WHAT THE TASK REQUIRES:
Every line from the one holding "Figure 1. Chromatogram" through the one holding "Figure 3. Association" in the data below must be returned exactly, both ends included, with pictures left out and nothing else added.

DATA SHOWN:
#####

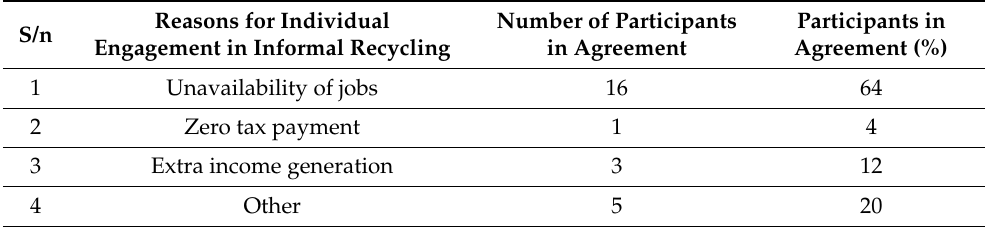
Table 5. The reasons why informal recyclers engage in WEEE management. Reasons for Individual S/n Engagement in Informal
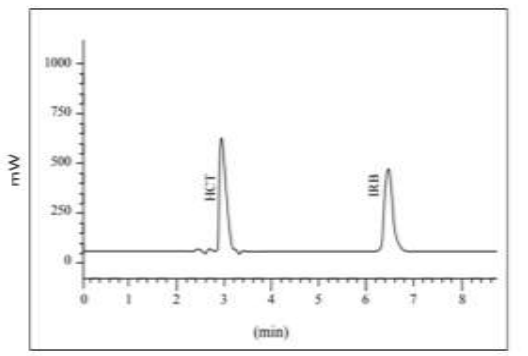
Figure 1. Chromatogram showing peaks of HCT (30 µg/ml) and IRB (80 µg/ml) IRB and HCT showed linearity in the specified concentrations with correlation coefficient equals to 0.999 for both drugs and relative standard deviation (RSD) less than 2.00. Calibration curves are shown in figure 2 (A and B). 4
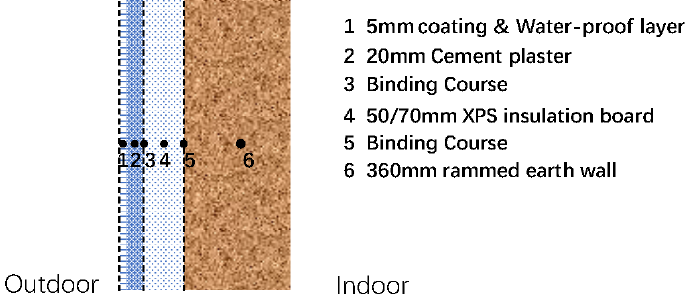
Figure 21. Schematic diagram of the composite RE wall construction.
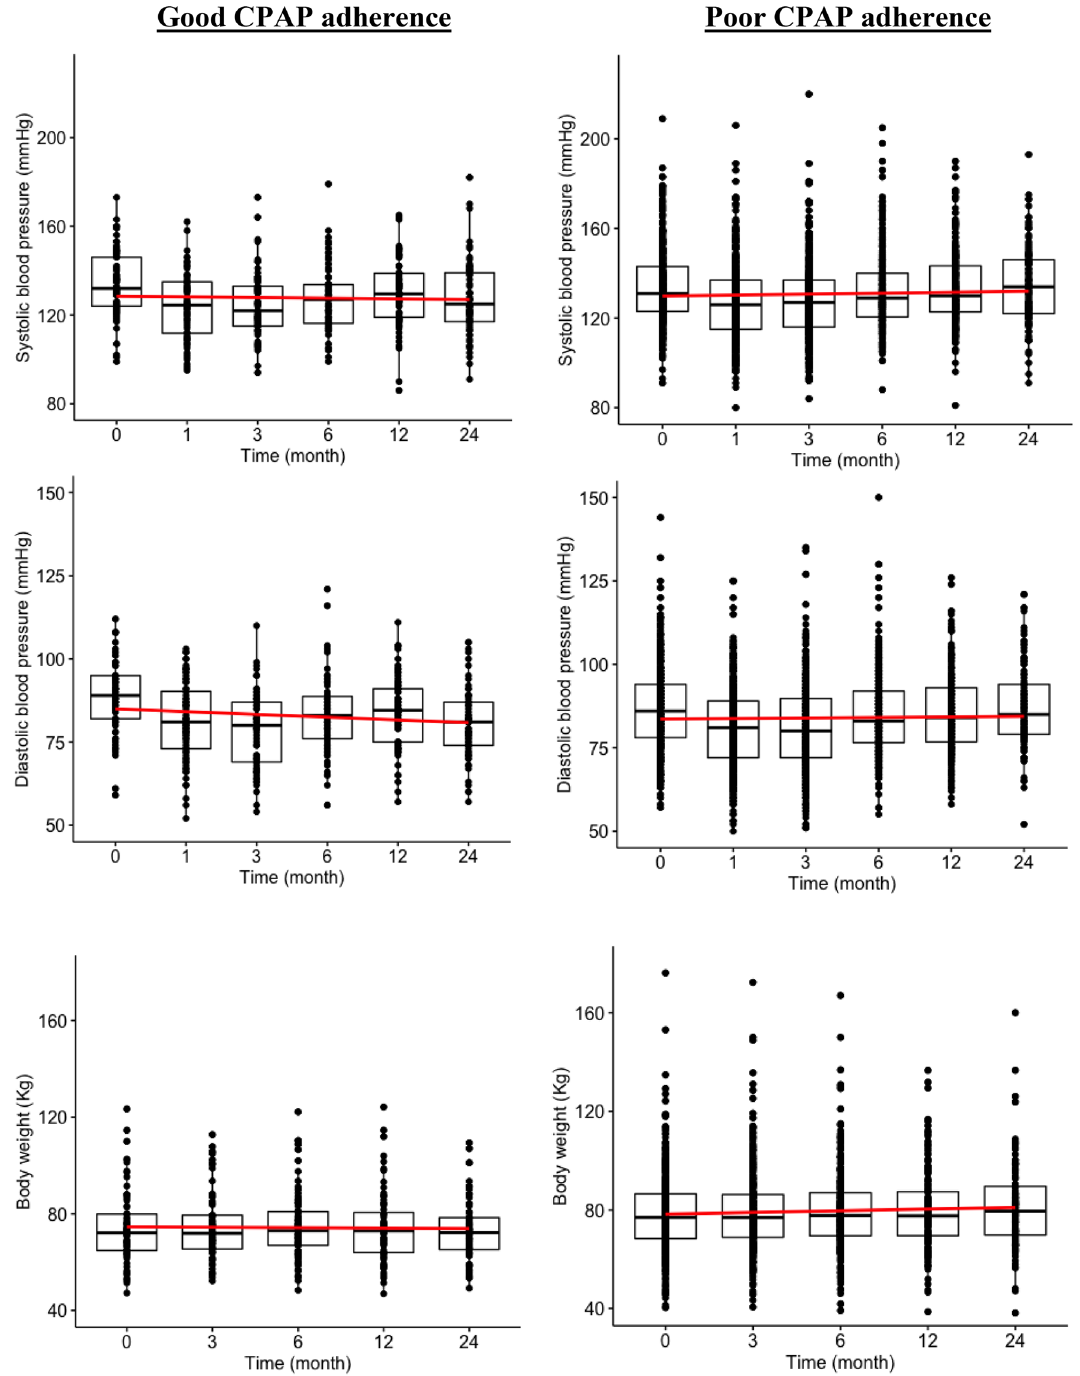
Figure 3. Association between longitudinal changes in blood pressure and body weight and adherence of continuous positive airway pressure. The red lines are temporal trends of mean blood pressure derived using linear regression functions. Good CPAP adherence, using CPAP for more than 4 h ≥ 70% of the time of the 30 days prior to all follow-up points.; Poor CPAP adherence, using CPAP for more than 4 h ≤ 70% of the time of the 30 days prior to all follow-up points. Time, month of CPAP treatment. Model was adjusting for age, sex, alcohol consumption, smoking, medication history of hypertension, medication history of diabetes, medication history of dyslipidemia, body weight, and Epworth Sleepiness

#####

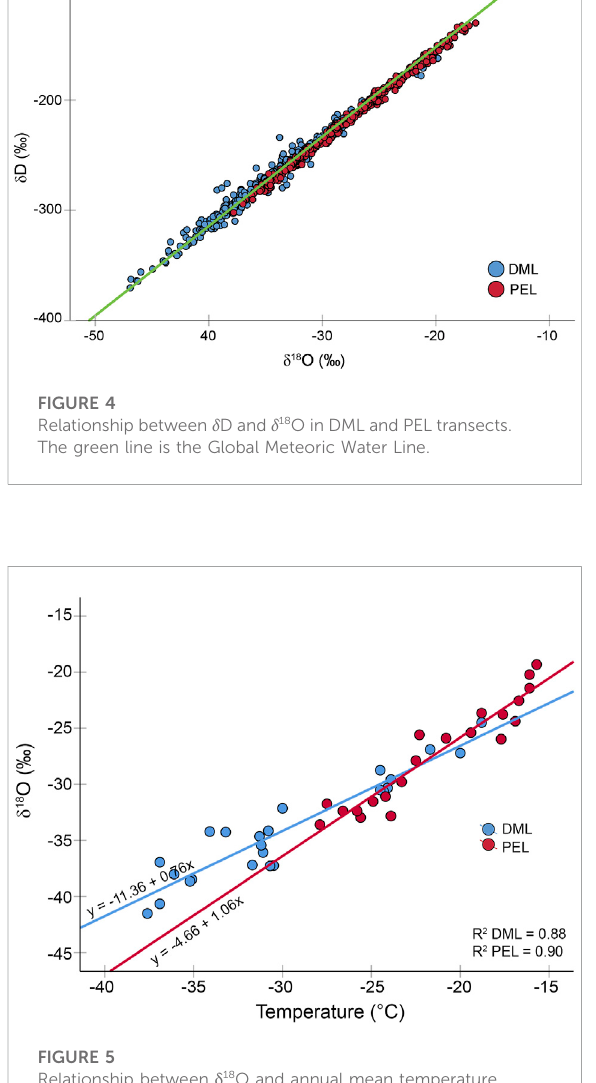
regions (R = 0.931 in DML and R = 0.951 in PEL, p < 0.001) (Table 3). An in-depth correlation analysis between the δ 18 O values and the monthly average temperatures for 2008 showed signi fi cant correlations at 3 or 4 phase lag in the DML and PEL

#####

ANSWER TO THE PROBLEM:
Figure 1. Chromatogram showing peaks of HCT (30 µg/ml) and IRB (80 µg/ml) IRB and HCT showed linearity in the specified concentrations with correlation coefficient equals to 0.999 for both drugs and relative standard deviation (RSD) less than 2.00. Calibration curves are shown in figure 2 (A and B). 4
Figure 21. Schematic diagram of the composite RE wall construction.
Figure 3. Association between longitudinal changes in blood pressure and body weight and adherence of continuous positive airway pressure. The red lines are temporal trends of mean blood pressure derived using linear regression functions. Good CPAP adherence, using CPAP for more than 4 h ≥ 70% of the time of the 30 days prior to all follow-up points.; Poor CPAP adherence, using CPAP for more than 4 h ≤ 70% of the time of the 30 days prior to all follow-up points. Time, month of CPAP treatment. Model was adjusting for age, sex, alcohol consumption, smoking, medication history of hypertension, medication history of diabetes, medication history of dyslipidemia, body weight, and Epworth Sleepiness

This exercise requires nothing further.